O que pretende exactamente com esses lives, que também entretêm e sensibilizam adimiradores?

Eu não procuro fama, mas ela deve procurar por mim pelo trabalho que faço. A Bíblia diz que pelos seus frutos os conhecereis. Prefiro fazer o meu trabalho, e quanto mais com excelência e reverência. Claro que será impactante e comoverá os corações que nos seguem. Então, para quem segue as minhas plataformas, nas redes sociais, devo fazer uma coisa que lhes impacta o coração para Deus e para os que me seguem. Isso é recíproco. É assim que tem funcionado comigo.

Os artistas contimuam a reclamar a falta de actividades e, por essa razão, não têm como rentabilizar e de igual modo não conseguem arrecadar algum valor. É da mesma opinião?

A dificuldade afecta a nossa classe e não só. Mas, conforme disse, tenho uma escola de música, um estúdio de gravação, uma produtora, não temos tido actividades, naturalmente, para não aglomerar o público, mas tenho tido um ou outro negócio que envolve, mas não está fácil, realmente. A dificuldade é geral. Não vou dizer que para mim está fácil. Por isso digo que temos de repensar e recrear, para ver se conseguimos tirar esse excesso de dificuldades que temos em relação ao rendimento. Mas também, nós os cantores gospel, ao cantarmos nas igrejas, dificilmente éramos abençoados.

Porquê?

Raramente quando fóssemos a uma igreja cantar num Domingo, o ouvimos o pastor dizer: olha, te abençoo com isso… São poucos os que fazem. Por isso, antes mesmo de falar do momento actual, devemos reflectir o momento anterior, em termos de espectáculos, que não eram tantos. A classe gospel deve ser repensada tanto no momento anterior quanto no posterior à Covid-19. Mesmo quando na igreja o pastor anunciasse a venda de um disco, os crentes compravam, mas não como gostaríamos, porque a crise económica já os afectava. Mas ainda assim, insisto em dizer que precisamos reverter as hipóteses de actividades. Estamos a estudar essa questão que vão alavancar, dar mais estabilidade a questão económica dos músicos.

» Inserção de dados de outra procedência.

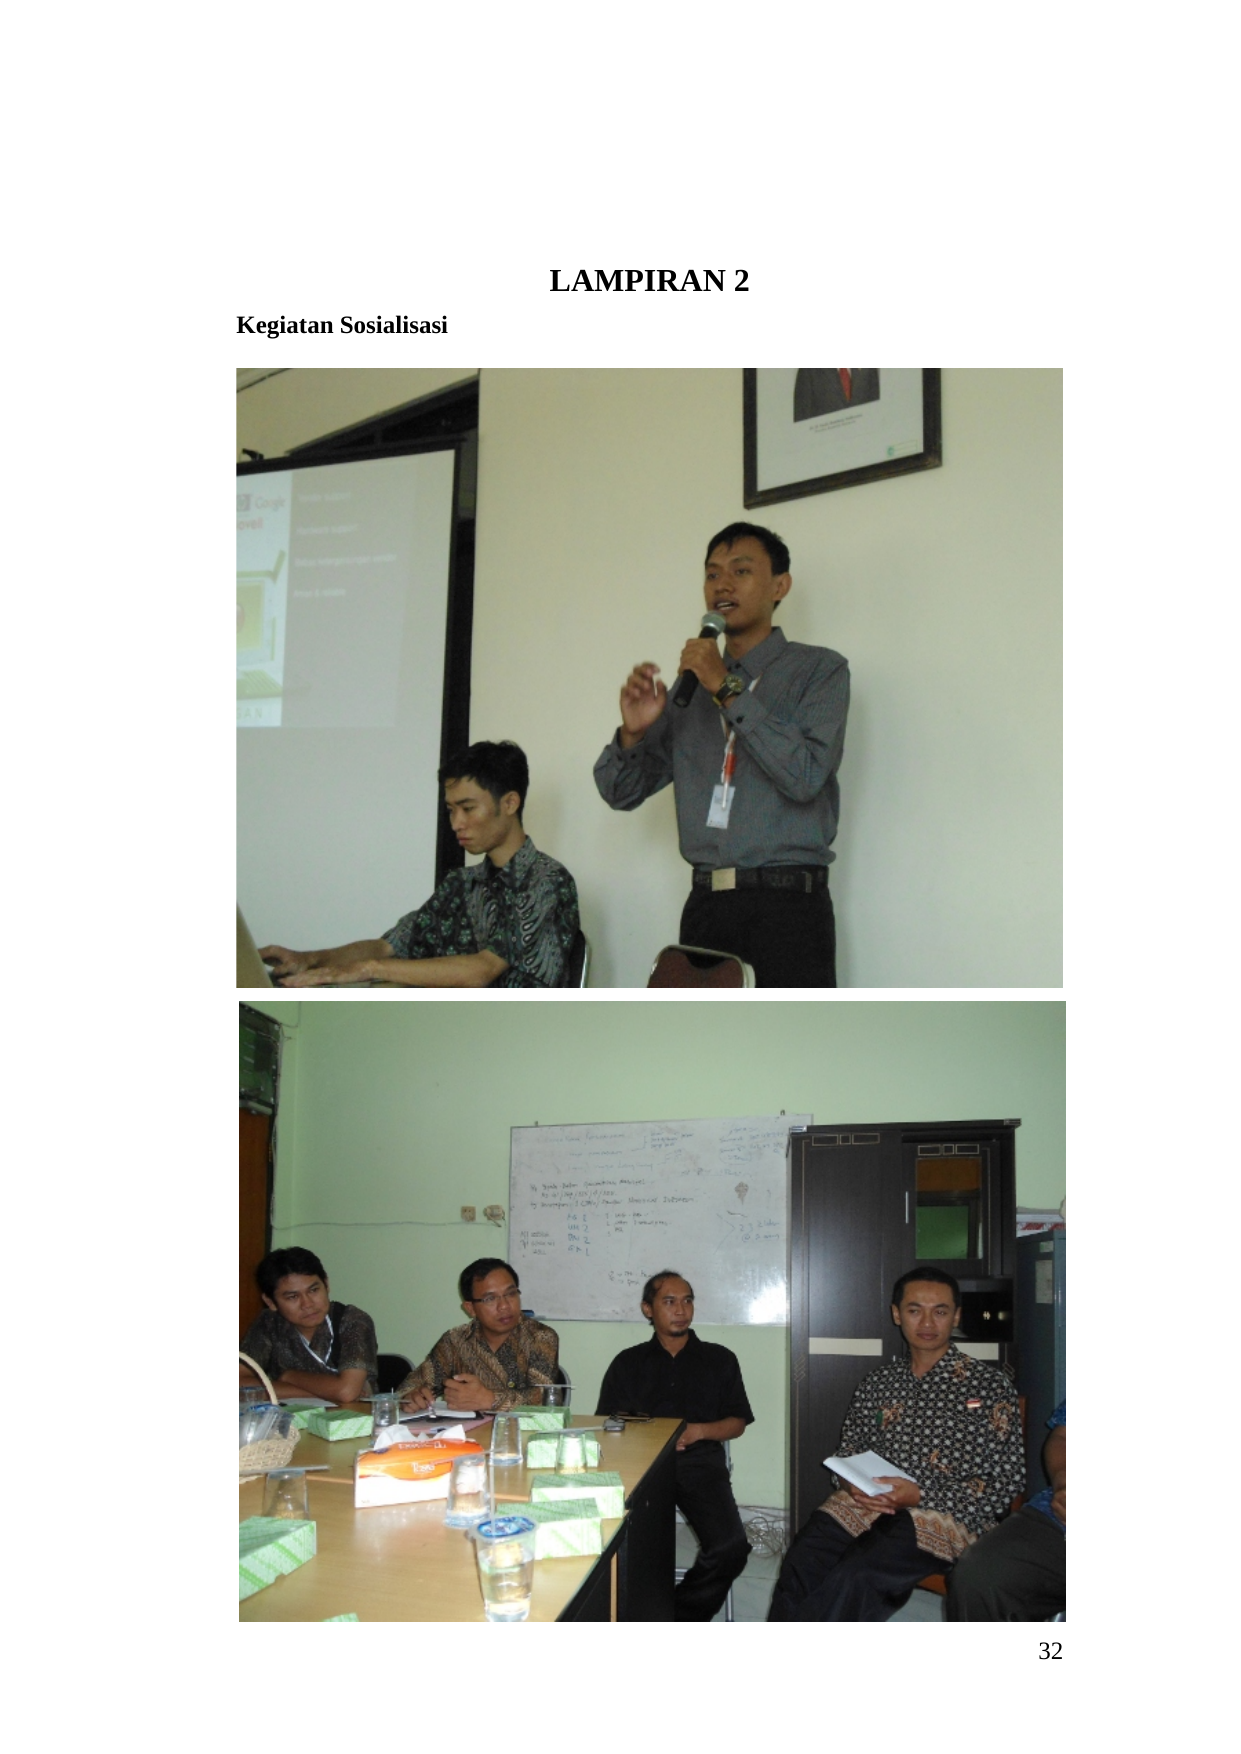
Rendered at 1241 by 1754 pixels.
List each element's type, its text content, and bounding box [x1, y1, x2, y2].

picture [236, 368, 1063, 988]
picture [239, 1001, 1066, 1622]
text Kegiatan Sosialisasi [236, 311, 1063, 339]
subtitle LAMPIRAN 2 [236, 261, 1063, 298]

Que conselho deixa aos cristãos nesta fase, em que se vive o confinamento, sem a possibilidade de irem às igrejas adorar a Deus, conforme era hibitual?

Tenho dito que todo tipo de impunidade requer unidade. E a Bíblia diz que a impunidade do Senhor é para todos aqueles que o temem, e a estes Deus os galardoa. Então, em todo o tipo de impunidade que paspassamos, precisamos ter uma unidade com quem nós temos intimidade. E agora que estamos em casa, temos mais liberdade de expressar, porque estamos em família. Então, a intimidade é mais próxima, porque conhecemos os nossos defeitos e qualidades, temos ligação familiar e isso é o verdadeiro sentido da igreja. Assim como a socialização começa em casa, na educação familiar, o espírito do cristão também.

Neste caso, acha que se deve apelar àqueles que não costumavam fazer e agora o fazem no seio da família?

Sim! Mesmo que o pai antes não orava, essa é a maior oportunidade de fazer o possível de ganhar a alma daqueles que estão em casa. Você que ora e a sua mãe não o faz, o seu marido, filho, aproveite agora ganhar as suas almas, porque esse é o momento oportuno de fazê-lo. De tantas coisas tristes que acontecem devido a esta pandemia, tenho seleccionado agora as coisas boas da Covivid-19.

Quais são?

Uma delas é esta, onde nós valorizamos mais a palavra de Deus. É que nos deixemos de diminuir a Deus, de subestimar o seu poder, porque Deus age como quer, onde ele quer e para quem ele quer. Então, essa situação da Covid-19 só vai acabar quando Deus quiser.

E como evidenciar o papel dos pastores?

Não desvalorizamos a igreja de Cristo, nem tão pouco, mas vi alguns pastores brasileiros e não só dizerem: agora é que vamos ver os falsos profetas, mandem os vossos lenços à Itália… Isso é uma fraqueza espiritual. Venha de quem vier, mas para mim é uma fraqueza espiritual. Não podemos dar créditos neste momento, nem querer julgar os outros pastores, porque não tiveram tempo de fazer “milagre”. Este momento para mim é de reflexão e de fazermos aquilo que não fazíamos antes. Há aqueles que não tinham tempo de estar com as suas famílias, mas dirige uma igreja com mil membros. Agora sim é oportunidade de primeiro avalizar os que estão em casa, e depois estreitar a nossa intimidade com Deus, porque o sentido verdadeiro da igreja é local.